Efficacy of tax amnesty in Sri Lanka
As per the explanation given by leading audit firm Ernest and Young (EY) in 2016, a tax amnesty is a limited-time opportunity for a specific group of taxpayers to pay a defined amount (redemption fees) in exchange for “forgiveness” of their tax liabilities (including interest and penalties) from a previous tax period without fear of criminal prosecution. Sharing details from its publicfinance.lk platform with The Sunday Morning, an official from Verite Research stated that Sri Lanka has had a history of providing frequent tax amnesties from 1964 till 2009.
In a latest study on the tax amnesties, publicfinance.lk mentions: “Tax amnesties provided until 2003 were mainly focused on income tax or foreign exchange. However, from 2003 onwards, tax amnesties also covered a range of taxes, including income tax, VAT, Wealth and Gifts Tax, GST (Goods and Services Tax), ESC (Economic Service Charge), NBT (Nation-Building Tax), Betting and Gaming Levy, and Stamp Duty.”
Furthermore, according to a quantitative study conducted on the effectiveness of tax amnesties in Sri Lanka by R.M. Jayasinghe in 2010, past tax amnesties in Sri Lanka have not translated into higher income tax revenue or large tax files, according to publicfinance.lk.
Sharing his views with The Sunday Morning on the Government’s move to introduce the Tax Amnesty Bill, former Central Bank Deputy Governor Dr. W.A. Wijewardena said that in Sri Lanka, tax amnesty has been a common feature of all the governments.

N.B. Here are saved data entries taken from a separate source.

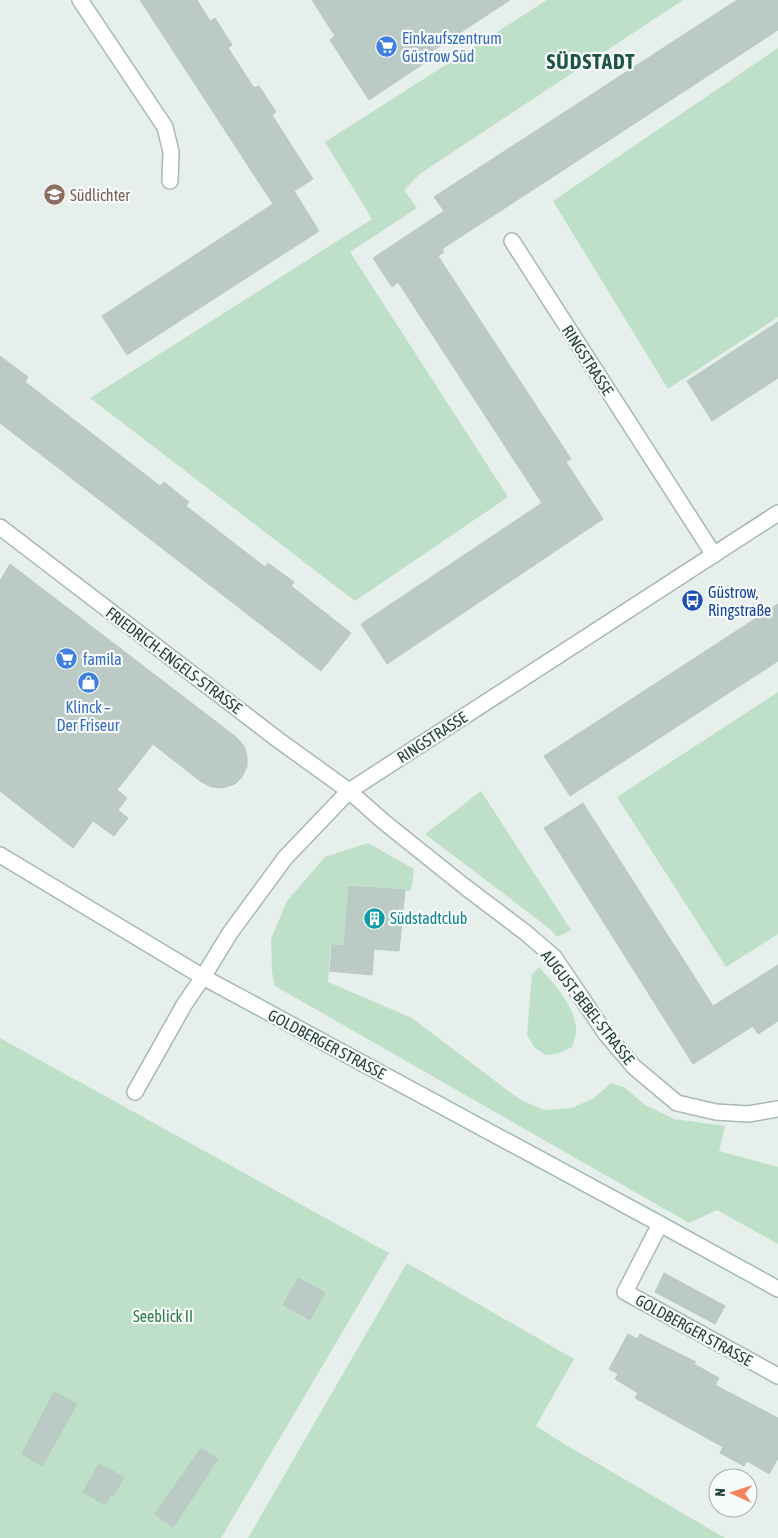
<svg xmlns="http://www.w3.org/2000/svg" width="778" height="1538" font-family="'Asap Condensed',sans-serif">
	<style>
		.green { fill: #bfe0c8 }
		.building { fill: #bbcac4; stroke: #b8c9c2 }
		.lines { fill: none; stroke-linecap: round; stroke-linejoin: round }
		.lane-casing { stroke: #a8b8b2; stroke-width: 18 }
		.street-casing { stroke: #a8b8b2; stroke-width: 18 }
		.secondary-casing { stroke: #a4bbb3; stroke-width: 18 }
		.lane { stroke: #fff; stroke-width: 15 }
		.street { stroke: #fff; stroke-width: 15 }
		.secondary { stroke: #fff; stroke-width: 15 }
		.labels { text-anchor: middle; stroke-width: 4.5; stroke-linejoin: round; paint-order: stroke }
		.shop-label { font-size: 16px; fill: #366cbe; stroke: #f7fbf9; text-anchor: start }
		.education-label { font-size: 16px; fill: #785e54; stroke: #f7fbf9; text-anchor: start }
		.street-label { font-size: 16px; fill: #24423a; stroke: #f7fbf9 }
		.transit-label { font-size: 16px; fill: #164399; stroke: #f7fbf9; text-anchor: start }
		.culture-label { font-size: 16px; fill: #0d838f; stroke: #f7fbf9; text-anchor: start }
		.park-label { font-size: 16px; fill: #2d7a4b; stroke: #f7fbf9 }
		.district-label { font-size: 21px; font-weight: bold; letter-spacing: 1px; fill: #1f5548; stroke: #f7fbf9 }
	</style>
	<rect width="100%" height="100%" fill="#e6efeb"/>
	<g class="green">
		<polygon points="547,0 683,0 421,173 404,190 417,208 350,252 508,497 355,601 90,398 372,219 325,142"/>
		<polygon points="778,48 778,317 668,389 553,201"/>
		<polygon points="778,692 778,934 726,967 617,797"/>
		<polygon points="481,791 571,930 557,937 550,929 425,834"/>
		<polygon points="368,843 414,869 411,891 349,885 344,946 331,945 328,982 412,1018 507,1090 523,1101 544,1110 572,1108 594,1098 611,1083 624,1087 645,1105 674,1119 725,1126 719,1151 778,1167 778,1244 717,1210 689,1223 275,986 272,972 271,939 287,901 325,857"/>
		<path d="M 539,967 C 554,983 577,1008 576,1032 C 576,1037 573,1042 572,1047 L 560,1053 L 546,1055 L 535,1048 L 527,1035 L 532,975 Z"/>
		<polygon points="0,1038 389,1253 221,1538 0,1538"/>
		<polygon points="407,1263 574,1359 536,1426 561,1442 725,1538 248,1538"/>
	</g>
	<g class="building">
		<polygon points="140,0 197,0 210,21 215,18 232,45 228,48 254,88 259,86 276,112 272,115 313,179 294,191 319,231 127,355 102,316 273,204"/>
		<polygon points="312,0 510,0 426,55 429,60 369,100 330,40 335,36"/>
		<polygon points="737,0 778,0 778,30 442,249 444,252 438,256 571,459 566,462 603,519 387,664 361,624 542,503 398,282 392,287 373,258 444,211 434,197"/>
		<polygon points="778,322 778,378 712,421 687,381"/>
		<polygon points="0,356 28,377 25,382 160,486 164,482 189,502 186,506 265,567 268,563 294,582 291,586 351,633 321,671 0,423"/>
		<polygon points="10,564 236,737 244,746 247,756 247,766 242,777 235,784 223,788 211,787 200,781 153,744 117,790 127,798 118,810 128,818 114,836 93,821 73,848 0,791 0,581"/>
		<polygon points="778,604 778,661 570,796 544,756"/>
		<polygon points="583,803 713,1006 778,965 778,1021 758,1034 753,1026 693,1064 544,828"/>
		<polygon points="349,886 405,890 399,951 374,949 372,975 330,971 332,945 344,946"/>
		<polygon points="664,1273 725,1306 715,1324 655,1292"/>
		<polygon points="298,1278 325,1293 310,1320 283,1305"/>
		<polygon points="628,1334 637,1339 640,1334 696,1362 694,1364 719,1378 715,1385 778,1418 778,1458 769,1474 747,1461 744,1466 720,1453 723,1447 635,1398 638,1393 615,1379 618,1374 609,1369"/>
		<polygon points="54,1392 77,1404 42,1466 22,1454"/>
		<polygon points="201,1448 218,1459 173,1527 155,1514"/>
		<polygon points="99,1464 124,1477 113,1496 111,1495 105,1505 83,1492"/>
	</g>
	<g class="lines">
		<defs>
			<g id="lane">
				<polyline points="512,241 714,555"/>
				<polyline points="135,1092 184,1005 203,977"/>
				<polyline points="660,1224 625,1292 778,1376"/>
			</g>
			<g id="street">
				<polyline points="80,0 165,127 171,152 170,181"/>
				<polyline points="0,527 277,739 349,791 384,822 464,886 526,933 554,957 606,1034 634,1067 677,1103 716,1112 748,1114 778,1109"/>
				<polyline points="203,977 230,933 285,858 349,791 778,513"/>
			</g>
			<polyline id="secondary" points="0,855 203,977 660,1224 778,1289"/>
		</defs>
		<use href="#lane" class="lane-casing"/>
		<use href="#street" class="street-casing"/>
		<use href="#secondary" class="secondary-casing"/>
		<use href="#lane" class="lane"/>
		<use href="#street" class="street"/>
		<use href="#secondary" class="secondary"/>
	</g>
	<defs>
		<symbol id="supermarket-disc" viewBox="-11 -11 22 22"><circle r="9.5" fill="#3f7fe0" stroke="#f7fbf9"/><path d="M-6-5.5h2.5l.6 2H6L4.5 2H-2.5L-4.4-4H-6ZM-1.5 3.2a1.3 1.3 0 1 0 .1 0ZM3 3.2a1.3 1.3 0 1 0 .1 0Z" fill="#fff"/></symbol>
		<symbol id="school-disc" viewBox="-11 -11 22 22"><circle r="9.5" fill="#8d6e63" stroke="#f7fbf9"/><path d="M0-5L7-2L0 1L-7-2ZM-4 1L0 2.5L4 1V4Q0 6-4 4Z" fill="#fff"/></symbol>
		<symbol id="bus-disc" viewBox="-11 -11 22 22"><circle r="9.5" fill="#1a4fb4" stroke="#f7fbf9"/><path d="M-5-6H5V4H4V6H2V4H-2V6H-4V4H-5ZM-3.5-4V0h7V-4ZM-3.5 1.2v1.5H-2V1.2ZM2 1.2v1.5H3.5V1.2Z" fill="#fff"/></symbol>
		<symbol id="shop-disc" viewBox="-11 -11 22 22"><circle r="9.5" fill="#3f7fe0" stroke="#f7fbf9"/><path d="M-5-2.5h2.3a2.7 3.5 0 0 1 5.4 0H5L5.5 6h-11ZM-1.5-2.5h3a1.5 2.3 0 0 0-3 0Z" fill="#fff"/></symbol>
		<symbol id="building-disc" viewBox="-11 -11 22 22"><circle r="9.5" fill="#0f9aa8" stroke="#f7fbf9"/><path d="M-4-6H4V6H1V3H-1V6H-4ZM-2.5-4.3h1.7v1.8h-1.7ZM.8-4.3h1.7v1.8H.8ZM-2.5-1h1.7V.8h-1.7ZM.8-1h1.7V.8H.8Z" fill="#fff"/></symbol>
	</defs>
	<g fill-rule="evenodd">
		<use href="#supermarket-disc" x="374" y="34" width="25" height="25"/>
		<use href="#school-disc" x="42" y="182" width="25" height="25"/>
		<use href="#bus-disc" x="680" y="588" width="25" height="25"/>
		<use href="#supermarket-disc" x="54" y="646" width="25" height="25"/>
		<use href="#shop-disc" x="76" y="670" width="25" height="25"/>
		<use href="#building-disc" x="362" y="906" width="25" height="25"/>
	</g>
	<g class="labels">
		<g class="shop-label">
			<text x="402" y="44">Einkaufszentrum<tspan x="402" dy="18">Güstrow Süd</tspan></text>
			<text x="83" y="665">famila</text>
			<text x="88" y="713" text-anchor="middle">Klinck –<tspan x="88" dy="18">Der Friseur</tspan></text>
		</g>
		<g class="education-label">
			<text x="70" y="201">Südlichter</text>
		</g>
		<g class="street-label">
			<text transform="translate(588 360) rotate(57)" y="6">RINGSTRASSE</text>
			<text transform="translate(174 660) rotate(37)" y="6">FRIEDRICH-ENGELS-STRASSE</text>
			<text transform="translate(432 737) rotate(-33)" y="6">RINGSTRASSE</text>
			<text transform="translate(588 1007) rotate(52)" y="6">AUGUST-BEBEL-STRASSE</text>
			<text transform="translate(327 1044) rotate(28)" y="6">GOLDBERGER STRASSE</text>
			<text transform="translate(694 1330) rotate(29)" y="6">GOLDBERGER STRASSE</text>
		</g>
		<g class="transit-label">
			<text x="708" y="598">Güstrow,<tspan x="708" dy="18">Ringstraße</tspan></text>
		</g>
		<g class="culture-label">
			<text x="390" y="924">Südstadtclub</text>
		</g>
		<g class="park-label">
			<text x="163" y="1322">Seeblick II</text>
		</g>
		<g class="district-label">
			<text x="591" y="69">SÜDSTADT</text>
		</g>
	</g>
	<g transform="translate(733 1493) rotate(273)"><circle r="24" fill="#f7fbf9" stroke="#a3b1ad"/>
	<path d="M0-4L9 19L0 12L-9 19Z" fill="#f4845f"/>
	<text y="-8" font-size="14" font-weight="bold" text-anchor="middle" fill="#24423a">N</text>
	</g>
</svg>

He said: “The first Tax Amnesty Bill was introduced by Dr. N.M. Perera in 1971; subsequently, by former Finance Minister Ronnie de Mel during President J.R. Jayawardene’s time; Nanina Marikkar, again during J.R.’s time; D.B. Wijetunga introduced this during President (Ranasinghe) Premadasa’s time; and former President Chandrika Bandaranaike Kumaratunga also came up with a Tax Amnesty Bill.”
Dr. Wijewardena added that in all those instances, the tax amnesty bills failed due to two reasons.
He said: “Reason number one is nobody trusted the Government of Sri Lanka. There was no faith or trust by the people that the state authorities would stick to whatever promises were given in the Tax Amnesty Bill, i.e., that the money that was being declared will be kept secret by the governmental authorities. As a result, it didn’t work.
“Another aspect is, during President Premadasa’s time, Sri Lanka introduced a Swiss Bank-numbered accounting system for the first time, where anybody could bring in money and keep it in a numbered account and, therefore, in theory, there was no problem for them to escape from their respective government.”
He added that Sri Lanka also introduced the Certificate of Deposits (CD) issued by the Public Debt Department of the Central Bank, which could be issued to any person.
He said: “There was no name that appeared on the certificate. Anyone could buy the CDs from the Public Debt Department. Eventually, the department would pay the value of the CD on maturity to whoever presented it to the department.”
However, Dr. Wijewardena said that the US administration categorised both these as money laundering mechanisms.
“In 1995, during former President Chandrika Bandaranaike Kumaratunga’s time, the US Government said Sri Lanka was actively promoting money laundering mechanisms and then they didn’t import apparel from our country.”
Stating that a similar situation could occur today if the new Tax Amnesty Bill becomes law, Dr. Wijewardena added that Sri Lanka would be categorised as a country that promotes money laundering.